TEXTE EXTRAIT:
=======
Le groupe Investia Services financiers fait en revanche partie de ceux qui ont décidé d’aller vers plus d’uniformisation. Ainsi, chaque conseiller peut utiliser ses outils d’analyse et de recherche afin de bien connaître les produits qu’il recommande, mais tous doivent aussi utiliser l’outil de certification interactif de la firme, pour que celle-ci puisse être assurée qu’ils ont bien fait leurs devoirs avant de proposer un produit.

« Ainsi, nous sommes en mesure de savoir si les conseillers connaissent vraiment leurs produits, indique Stéphane Blanchette, vice-président exécutif, chef de la conformité et chef de la gestion des risques. Nous sommes un gros joueur, nous ne pouvions pas laisser nos 2 000 conseillers avec leurs propres méthodes de démonstration. On a dû standardiser afin de simplifier la vie du conseiller et la nôtre. »

M. Blanchette fait valoir que son entreprise est implantée partout au Canada et qu’elle va donc être inspectée par diverses autorités de régulation qui n’auront peut-être pas toutes les mêmes façons de faire, ni tout à fait le même niveau d’exigence. Standardiser est donc, pour elle, la meilleure façon de répondre efficacement à cette nouvelle norme.

Les institutions bancaires, tout comme les sociétés de courtage ayant adopté un modèle plus prescriptif, se sont régulièrement vu reprocher d’avoir réduit la taille de leur tablette afin de simplifier la tâche de leurs représentants et ainsi épargner de l’argent… pas forcément pour le plus grand bénéfice des clients. Mais Stéphane Blanchette s’en défend.

« Si effectivement les conseillers ont tendance à proposer une palette de produits moins large, ce n’est pas parce que certains ont été retirés, affirme-t-il, mais plutôt parce que le travail systématique de comparaison a fait émerger les produits les plus performants et a fait en sorte que les représentants ont délaissé les moins compétitifs. »

VERS TROP DE RÉGLEMENTATION ?

Tous s’accordent sur une chose: la vraie nouveauté de ce règlement réside dans le fait de devoir documenter le processus de décision.

« Concrètement, dit Mme Lachance, le conseiller va devoir parler plus souvent avec son client. Si le risque d’un produit change, par exemple, il va le contacter pour savoir s’il est toujours confortable ou s’il préfère rééquilibrer son portefeuille. Et tout cela, il devra le documenter, prendre des notes qui devront être plus élaborées. Et ça, c’est problématique. Les conseillers travaillent bien pour leurs clients, mais quand vient le temps de le démontrer, ils n’en sont pas capables. Ils ne savent pas ce qu’ils doivent écrire. »
=======
TRAVAIL DEMANDÉ:
Recopiez mot pour mot le passage du texte sur la standardisation chez Investia qui commence aux mots « M. Blanchette fait » et s'arrête après « Blanchette s’en défend. ».

EXTRAIT DE DONNÉES:
=======
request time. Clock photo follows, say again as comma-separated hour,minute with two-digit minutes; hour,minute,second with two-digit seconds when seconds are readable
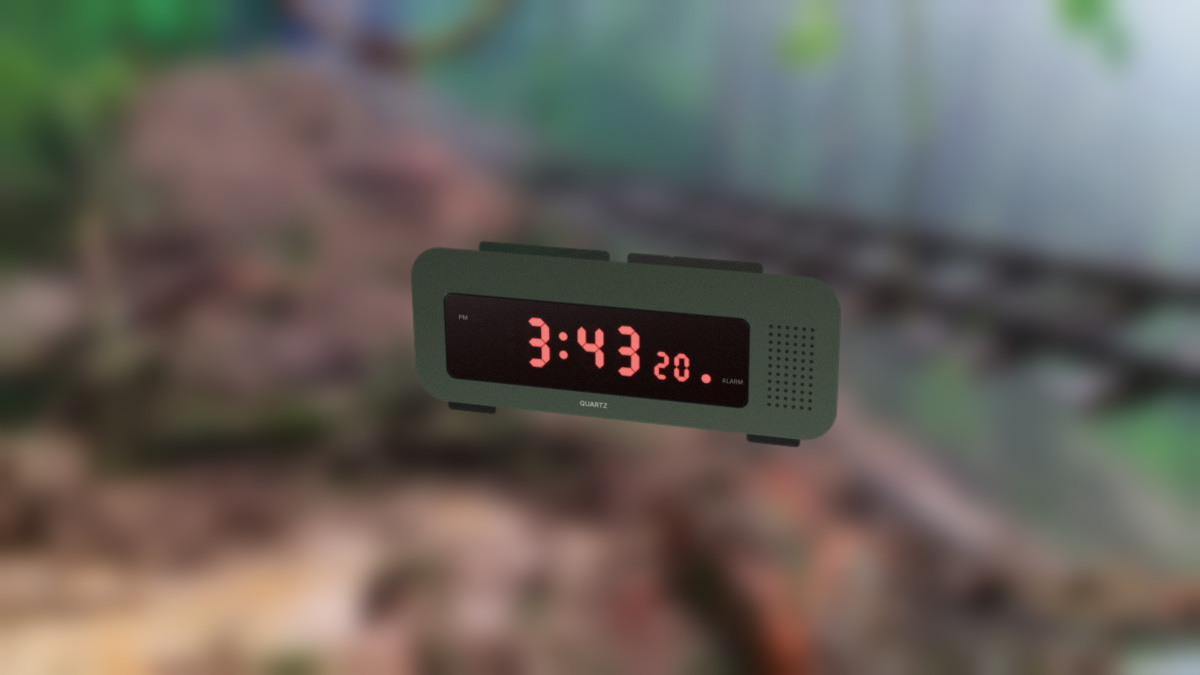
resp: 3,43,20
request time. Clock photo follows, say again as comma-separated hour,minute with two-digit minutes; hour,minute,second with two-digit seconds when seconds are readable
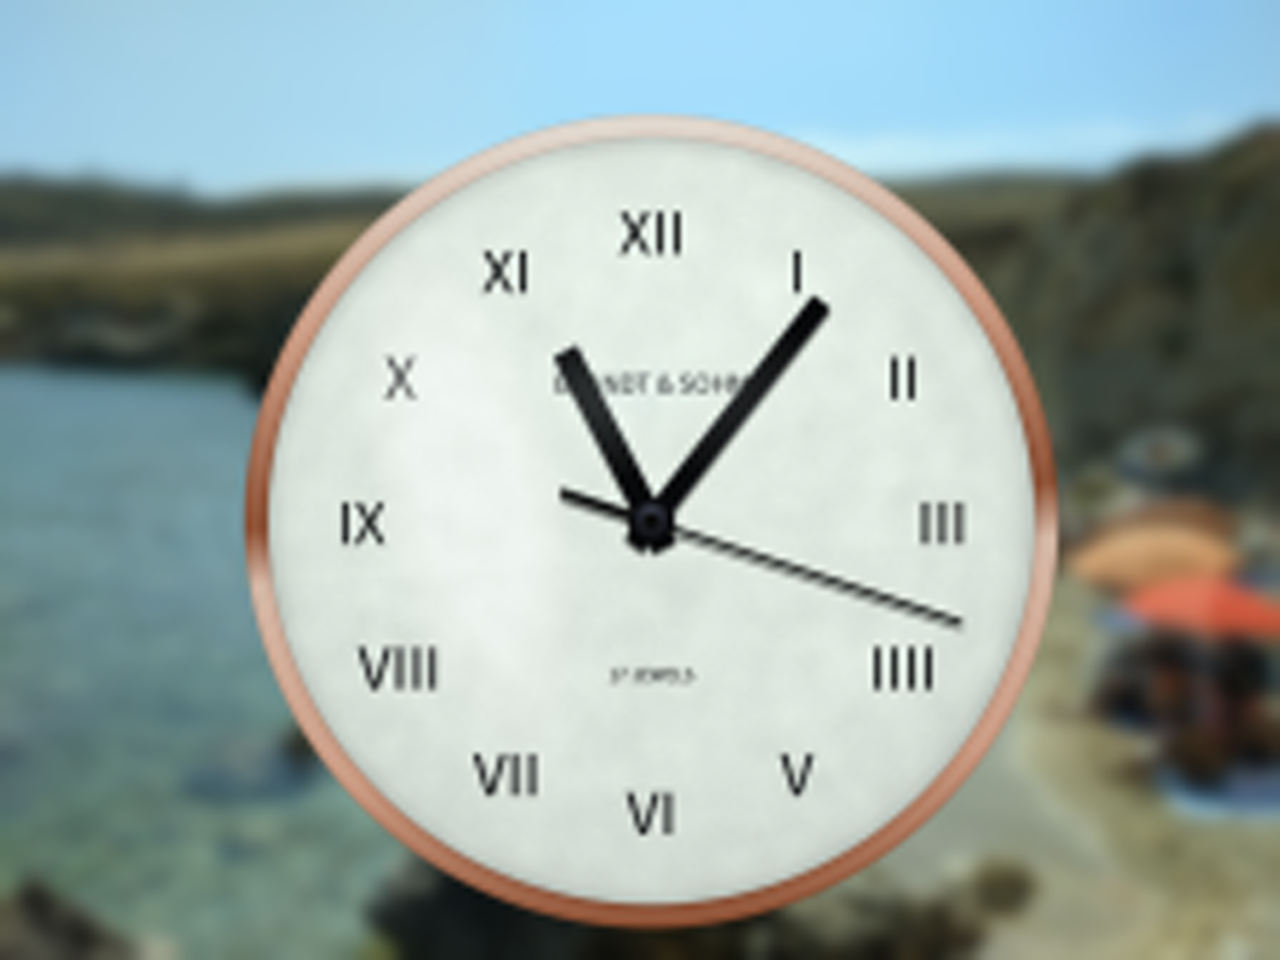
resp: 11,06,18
=======
CORRIGÉ:
M. Blanchette fait valoir que son entreprise est implantée partout au Canada et qu’elle va donc être inspectée par diverses autorités de régulation qui n’auront peut-être pas toutes les mêmes façons de faire, ni tout à fait le même niveau d’exigence. Standardiser est donc, pour elle, la meilleure façon de répondre efficacement à cette nouvelle norme.

Les institutions bancaires, tout comme les sociétés de courtage ayant adopté un modèle plus prescriptif, se sont régulièrement vu reprocher d’avoir réduit la taille de leur tablette afin de simplifier la tâche de leurs représentants et ainsi épargner de l’argent… pas forcément pour le plus grand bénéfice des clients. Mais Stéphane Blanchette s’en défend.